━━━ DATASET EXTRACT ━━━

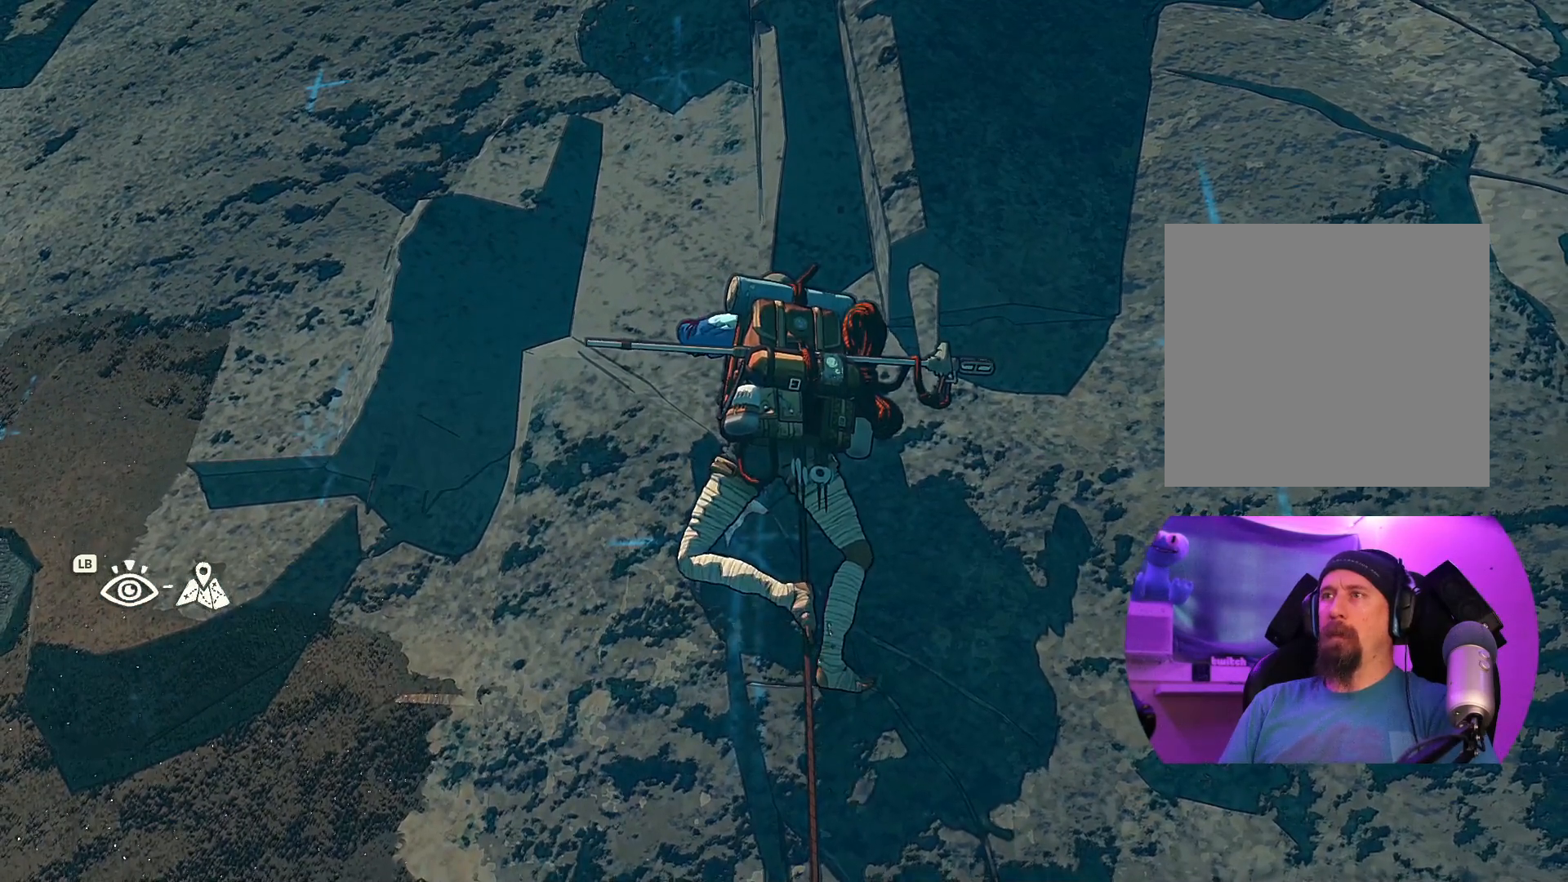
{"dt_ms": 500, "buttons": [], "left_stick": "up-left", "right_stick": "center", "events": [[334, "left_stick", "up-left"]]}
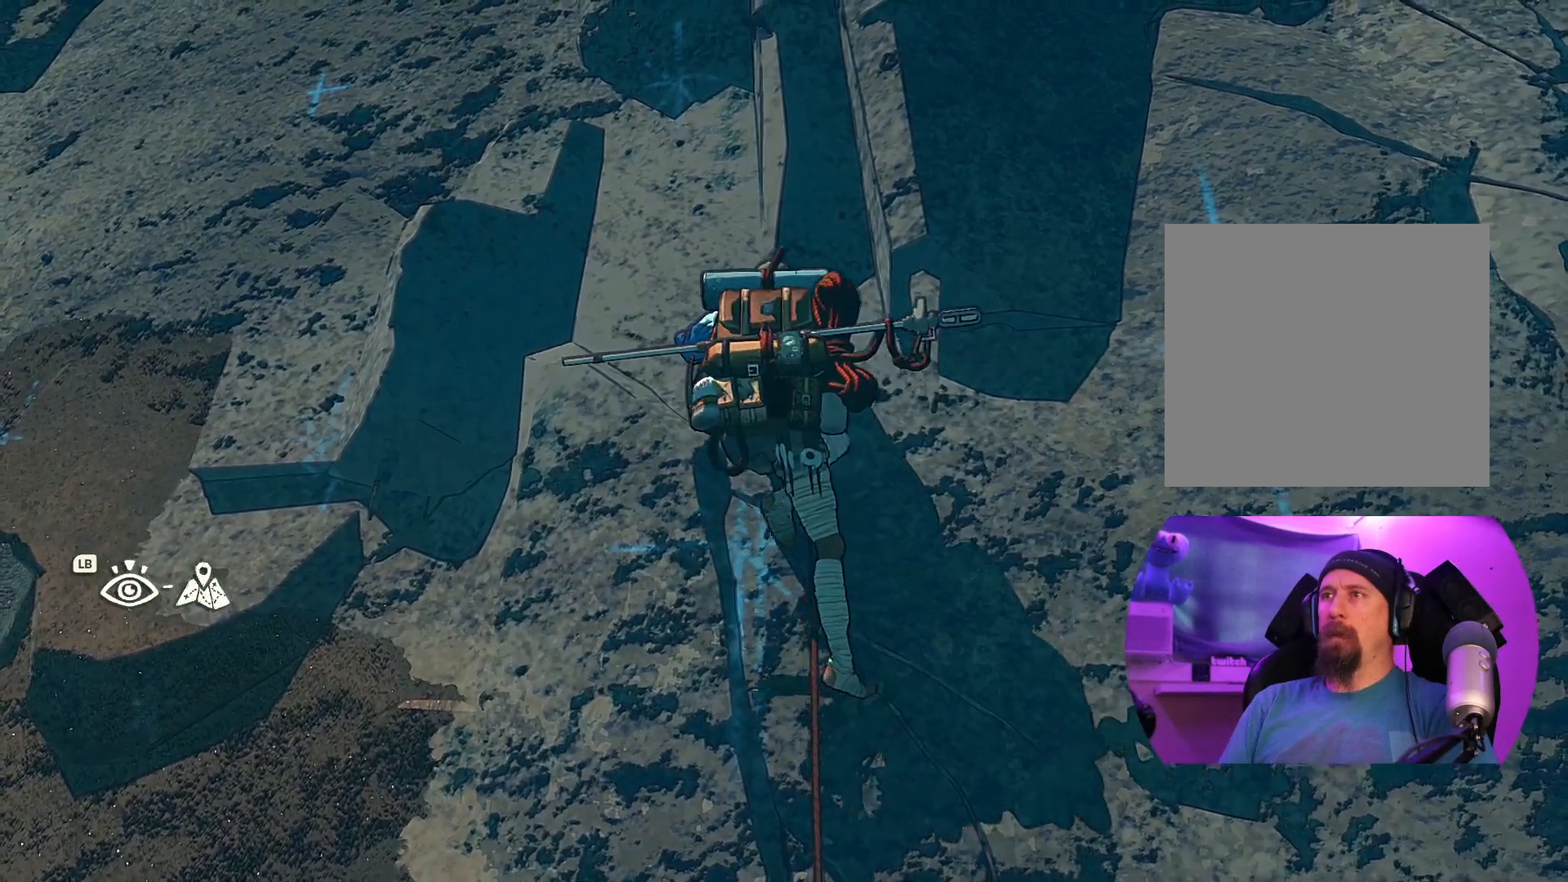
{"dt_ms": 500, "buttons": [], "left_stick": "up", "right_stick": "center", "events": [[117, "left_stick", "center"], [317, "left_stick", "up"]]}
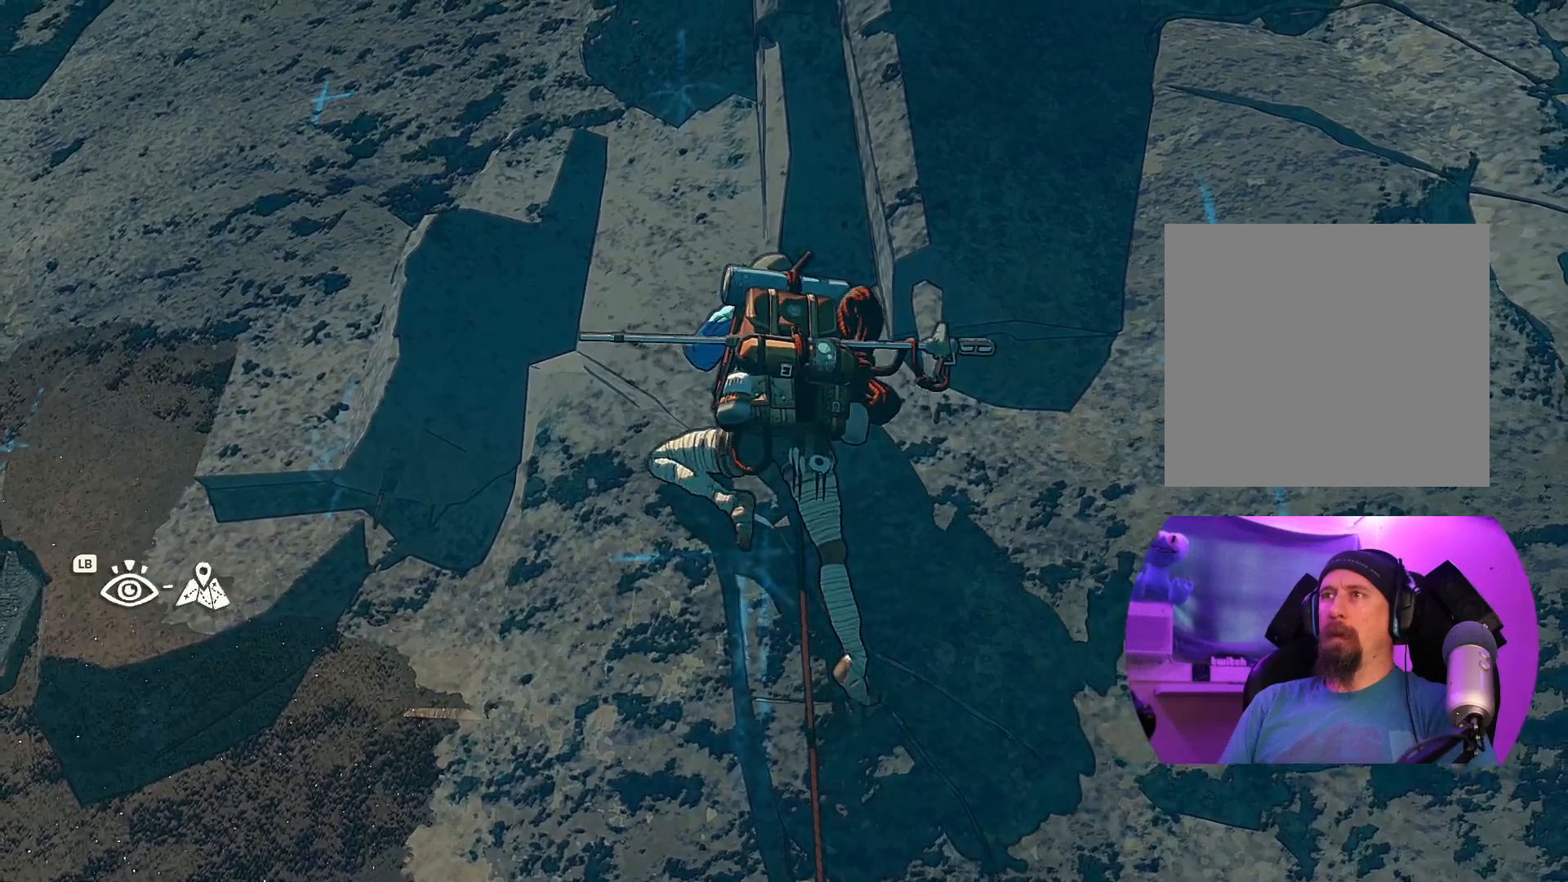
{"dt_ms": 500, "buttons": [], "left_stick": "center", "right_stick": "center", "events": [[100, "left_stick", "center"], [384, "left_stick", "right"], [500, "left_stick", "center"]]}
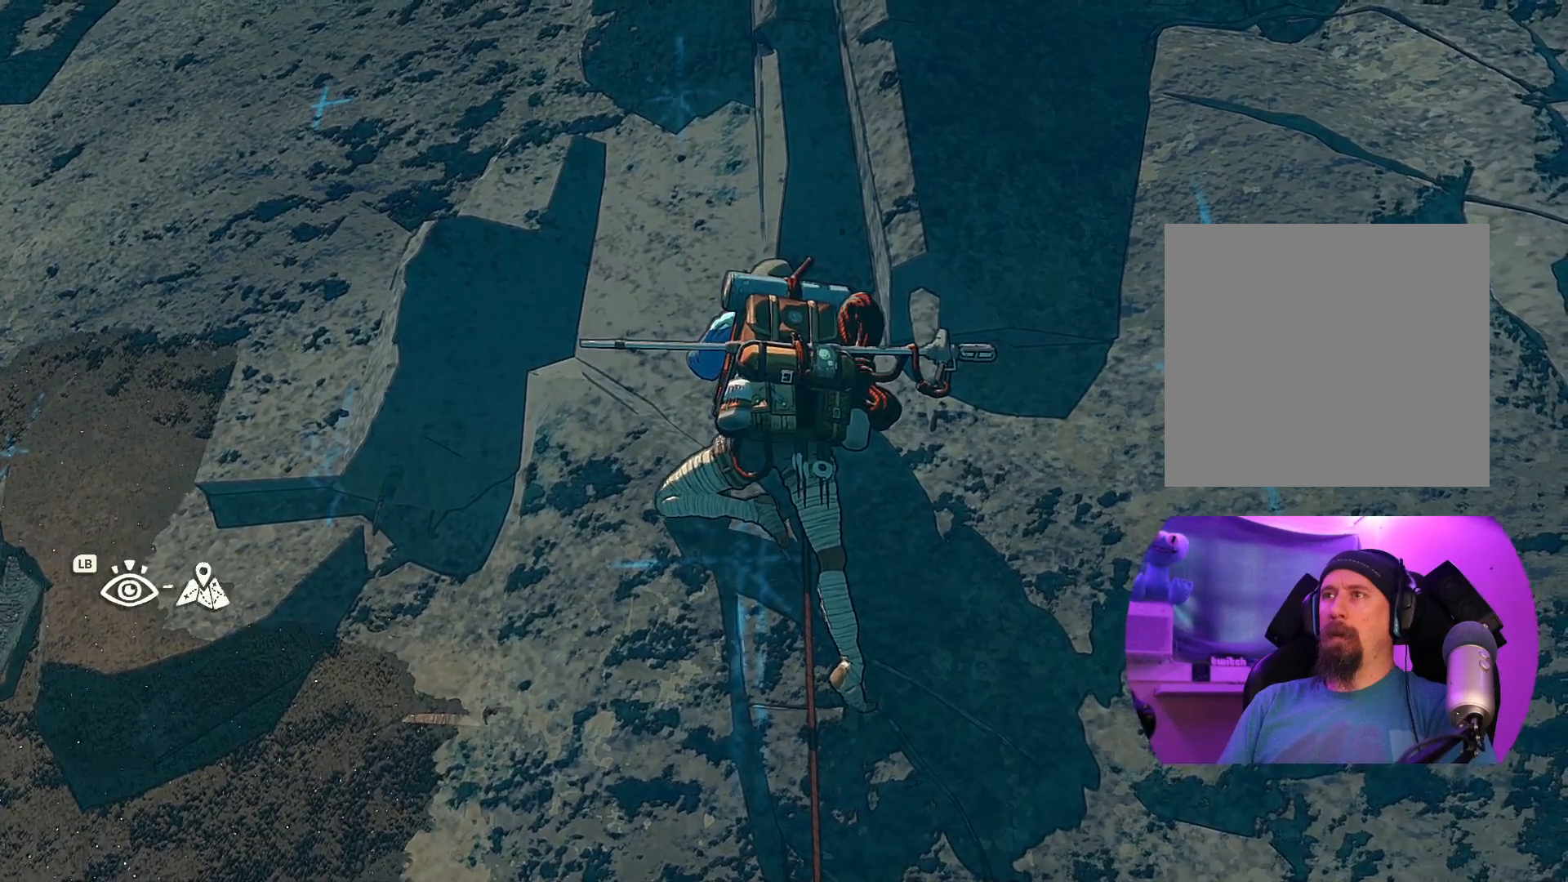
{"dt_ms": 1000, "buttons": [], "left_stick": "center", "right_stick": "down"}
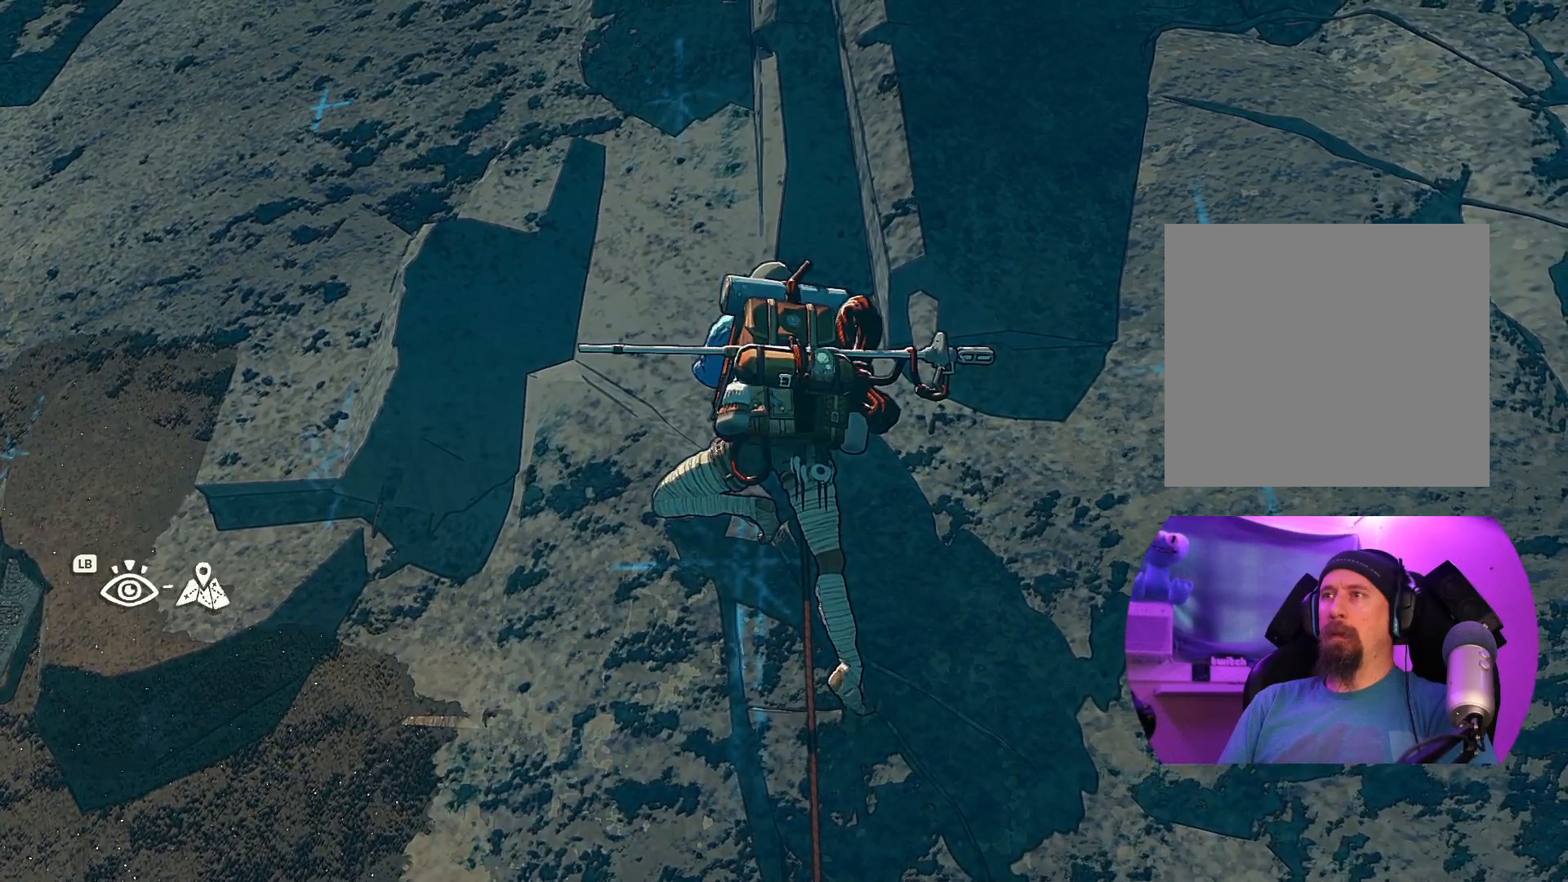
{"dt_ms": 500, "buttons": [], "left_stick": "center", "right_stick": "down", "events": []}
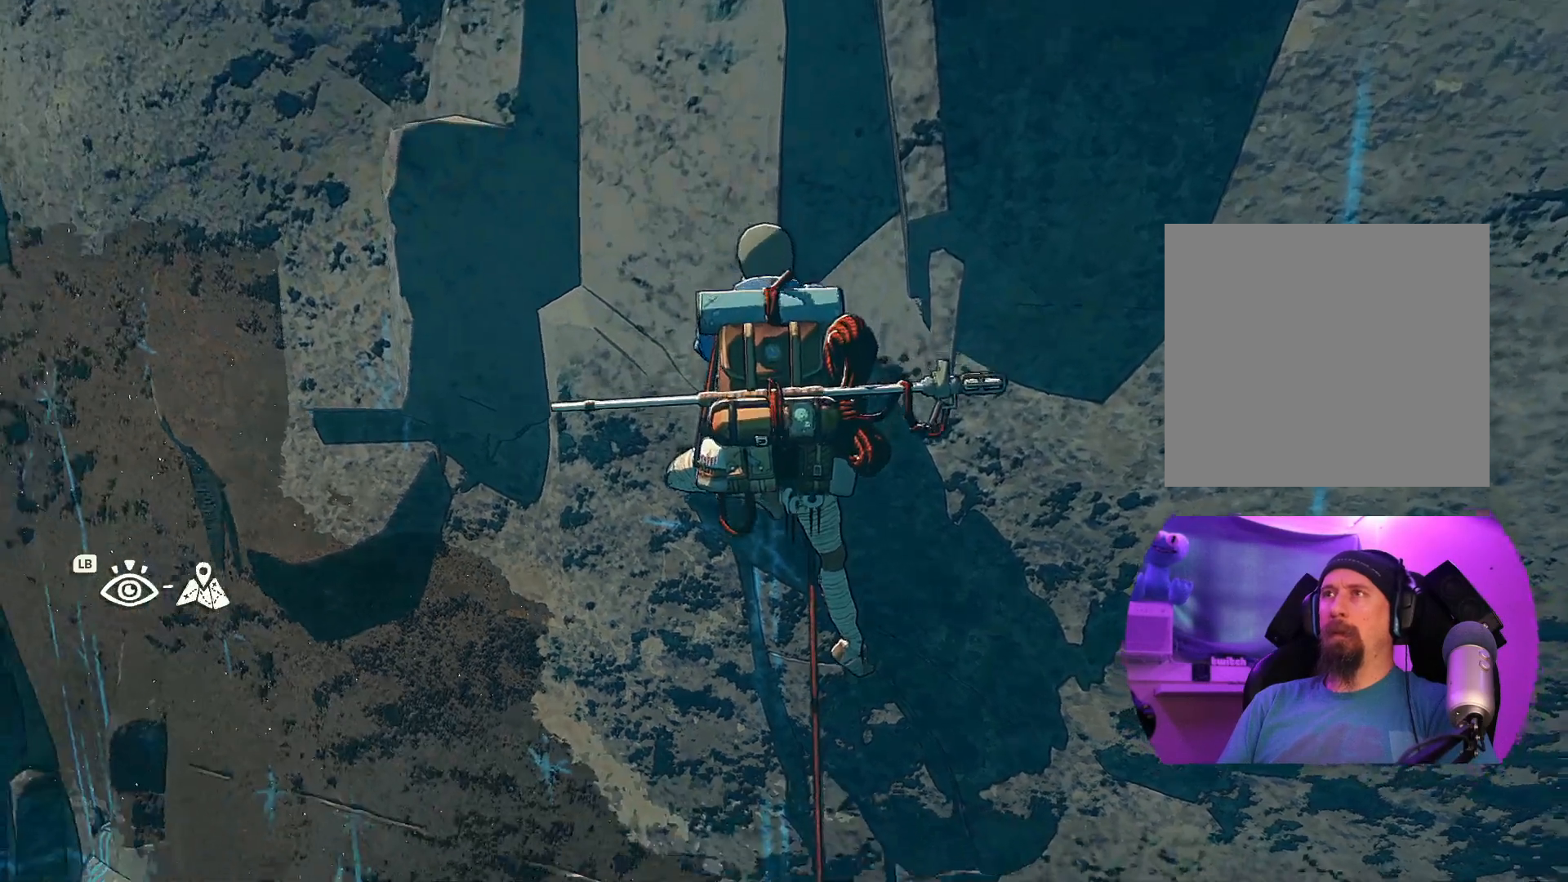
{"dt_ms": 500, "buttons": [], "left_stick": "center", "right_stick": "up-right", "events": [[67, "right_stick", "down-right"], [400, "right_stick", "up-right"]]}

━━━

Line by line, return the listing above exactly, dropping every picture.

— WRITTEN SOLUTION —
{"dt_ms": 500, "buttons": [], "left_stick": "up-left", "right_stick": "center", "events": [[334, "left_stick", "up-left"]]}
{"dt_ms": 500, "buttons": [], "left_stick": "up", "right_stick": "center", "events": [[117, "left_stick", "center"], [317, "left_stick", "up"]]}
{"dt_ms": 500, "buttons": [], "left_stick": "center", "right_stick": "center", "events": [[100, "left_stick", "center"], [384, "left_stick", "right"], [500, "left_stick", "center"]]}
{"dt_ms": 1000, "buttons": [], "left_stick": "center", "right_stick": "down"}
{"dt_ms": 500, "buttons": [], "left_stick": "center", "right_stick": "down", "events": []}
{"dt_ms": 500, "buttons": [], "left_stick": "center", "right_stick": "up-right", "events": [[67, "right_stick", "down-right"], [400, "right_stick", "up-right"]]}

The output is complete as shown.